Lebih lanjut, terdapat satu pernyataan tentang hakikat atau definisi demokrasi yang berasal dari Presiden ke-16 Amerika Serikat, Abraham Lincoln. Abraham Lincoln mengungkapkan bahwa hakikat demokrasi sejatinya ialah pemerintahan yang berasal dari rakyat, oleh rakyat, dan untuk rakyat. Begitu tersohornya perkataan Abraham Lincoln tersebut menjadikannya sebagai sebuah hakikat yang melekat bagi demokrasi di seluruh dunia.
Sayangnya, tidak semua orang paham maksud dari hakikat demokrasi yang diutarakan Lincoln tersebut. Kalimat pertama pada hakikat demokrasi Lincoln adalah “pemerintahan dari rakyat”. Makna dari kalimat tersebut adalah bahwa pemerintahan sebuah negara atau wilayah sudah seharusnya mendapat pengakuan dan dukungan dari rakyat sebagai bentuk keabsahan suatu pemerintah. Ketika sebuah pemerintahan mendapat legitimasi dari rakyatnya, maka hal tersebut dapat membantu kelancaran jalannya pemerintahan.

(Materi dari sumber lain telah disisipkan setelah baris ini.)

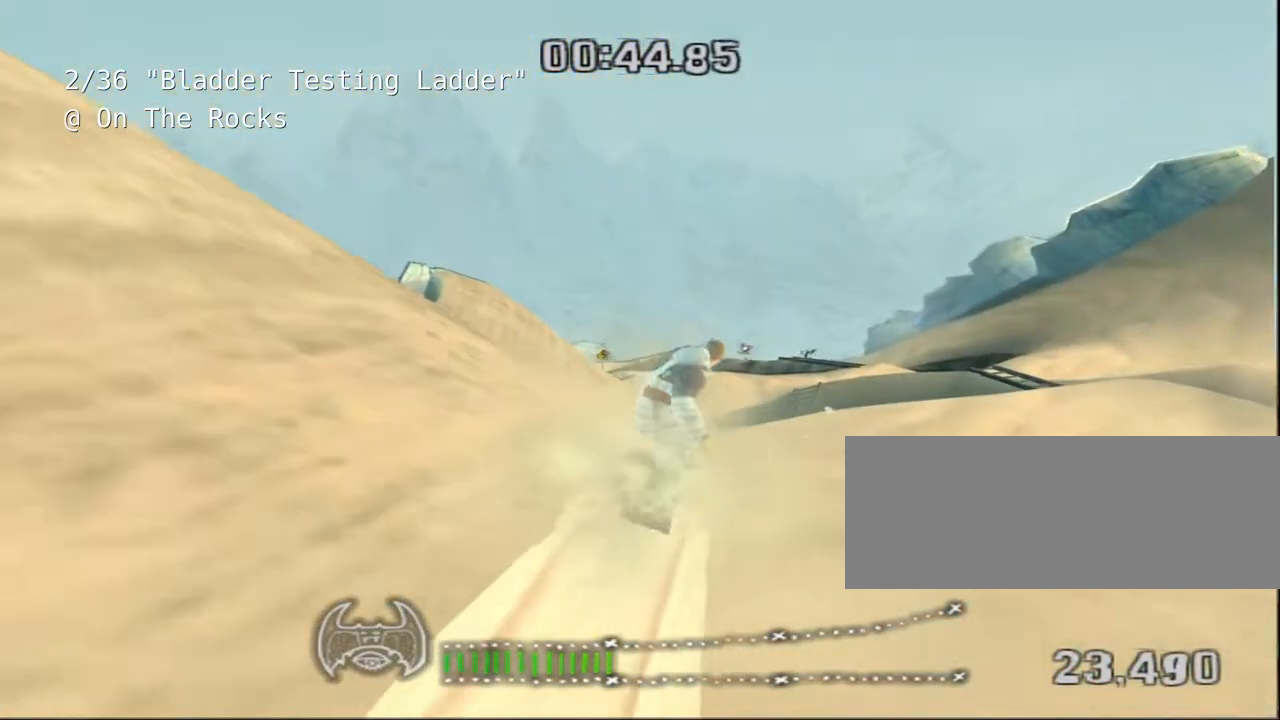
Gameplay with keyboard; each line is a JSON object with the keys held at the frame after it. "events" lists presses ("down") and releases ("up") of "a", "alt", "c", "ctrl", "d", "down", "e", "escape", "f", "f1", "f10", "f11", "f12", "f2", "f3", "f4", "f5", "f6", "f7", "f8", "f9", "left", "q", "r", "right", "s", "shift", "space", "super", "t", "up", "v", "w", "x" and "z" between this image and that frame as [ms after this image, input, new state], when the widget could be followed in between. No other keys are recorded. Mouse input is not recorded.
{"keys": [], "events": [[117, "a", "up"]]}
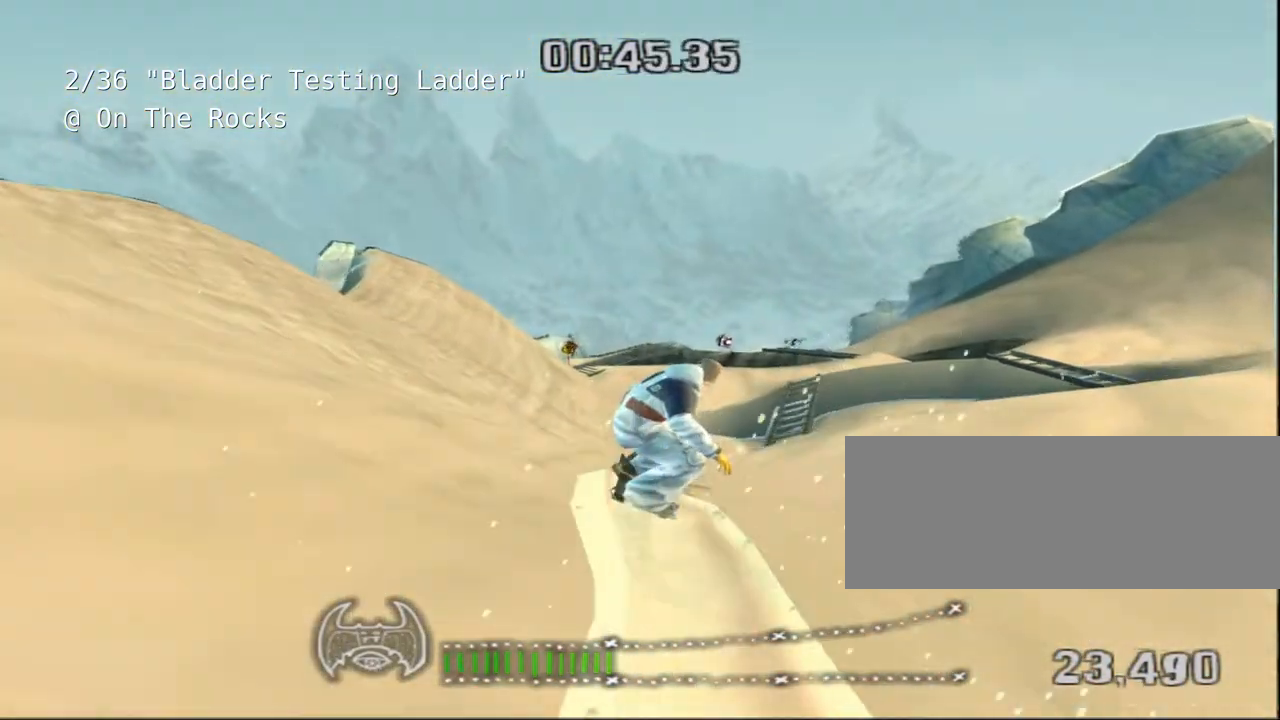
{"keys": [], "events": [[300, "d", "down"], [433, "d", "up"]]}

Selanjutnya, kalimat kedua yang menyebutkan bahwa “pemerintahan oleh rakyat”, memiliki arti bahwasannya pemerintahan berkuasa atas nama rakyat akan diawasi oleh rakyat baik secara langsung maupun melalui perwakilannya. Montesque menyebut perwakilan tersebut sebagai lembaga legislatif, yang tugasnya adalah mengawasi pihak eksekutif dan merumuskan kebijakan umum bersama eksekutif. Selanjutnya, kalimat ketiga yaitu “pemerintahan untuk rakyat”, memiliki arti bahwa segala bentuk kekuasaan yang diberikan rakyat kepada pihak yang berkuasa atau pemerintah maka harus dijalankan demi kepentingan rakyat. Selain itu, rakyat juga harus dijamin kebebasannya, dalam hal ini kebebasan yang tidak mengganggu dan melanggar norma, sebagaimana prinsip demokrasi yang diungkapkan Aristoteles yaitu kebebasan.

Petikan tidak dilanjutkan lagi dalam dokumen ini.